Helmut Schulz ist Präsident der UNIEP. Er vertritt die Interessen der Maler und Tapezierer in Brüssel.

Porträtfoto
© Josef Bollwein

Warum ist es für die Maler in Niederösterreich so wichtig, dass Sie eine Vertretung in Brüssel haben?

  • Helmut Schulz: Wer sich in Brüssel engagiert, kann viel bewegen. Primär geht es darum, Informationen rechtzeitig zu bekommen, denn nur dann kann man mitreden und Entwicklungen beeinflussen. Viele Probleme betreffen nicht nur das heimische Malerhandwerk, sondern auch die Betriebe in Nachbarländern. Eine geeinte Stimme verhilft unseren Interessen und Einwänden eher zum Erfolg. Beispielsweise hätte eine geplante EU-weite Beschränkung unserer Arbeitsstoffe zur Folge gehabt, dass Farben im Winter nicht trocknen und Aufträge daher von Oktober bis April kaum durchführbar wären. Wir haben dieses Problem aufgezeigt.
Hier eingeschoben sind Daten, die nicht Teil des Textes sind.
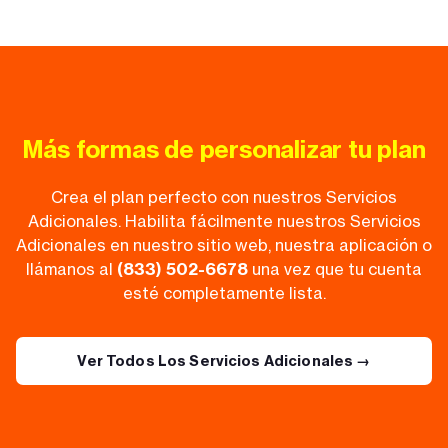
Más formas de personalizar tu plan
Crea el plan perfecto con nuestros Servicios
Adicionales. Habilita fácilmente nuestros Servicios
Adicionales en nuestro sitio web, nuestra aplicación o
llámanos al
(833) 502-6678
una vez que tu cuenta
esté completamente lista.
Ver Todos Los Servicios Adicionales →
Warum sind Sie Präsident der UNIEP geworden?

  • Ich hatte 2003 den ersten Kontakt, als ich mit zur Generalversammlung gefahren bin. Mir war sofort klar, dass unsere Innung eine starke Stimme in Europa braucht. Nach mehreren Jahren als Delegierter bin ich 2016 zum Präsidenten gewählt worden.

Was tut die UNIEP?

  • Wir vertreten die Interessen aller Malerbetriebe, deponieren unsere Anliegen bei Entscheidungsträgern und sammeln Informationen, die wir aufbereiten und weitergeben. Die Sprache soll dabei keine Hürde sein. Die meisten UNIEP-Mitglieder kommen aus dem deutschsprachigen Raum. Unsere Website und Aussendungen werden in drei Sprachen übersetzt. Seit meinem Amtsantritt widmen wir uns auch verstärkt dem Bereich Ausbildung. Wir bemühen uns um Qualitätsstandards und arbeiten an einer europäischen Meisterprüfung.


    Die UNIEP (Union Internationale des Entrepreneurs de Peinture) ist die internationale Vereinigung von Malerverbänden. Ihr Sitz ist in Brüssel.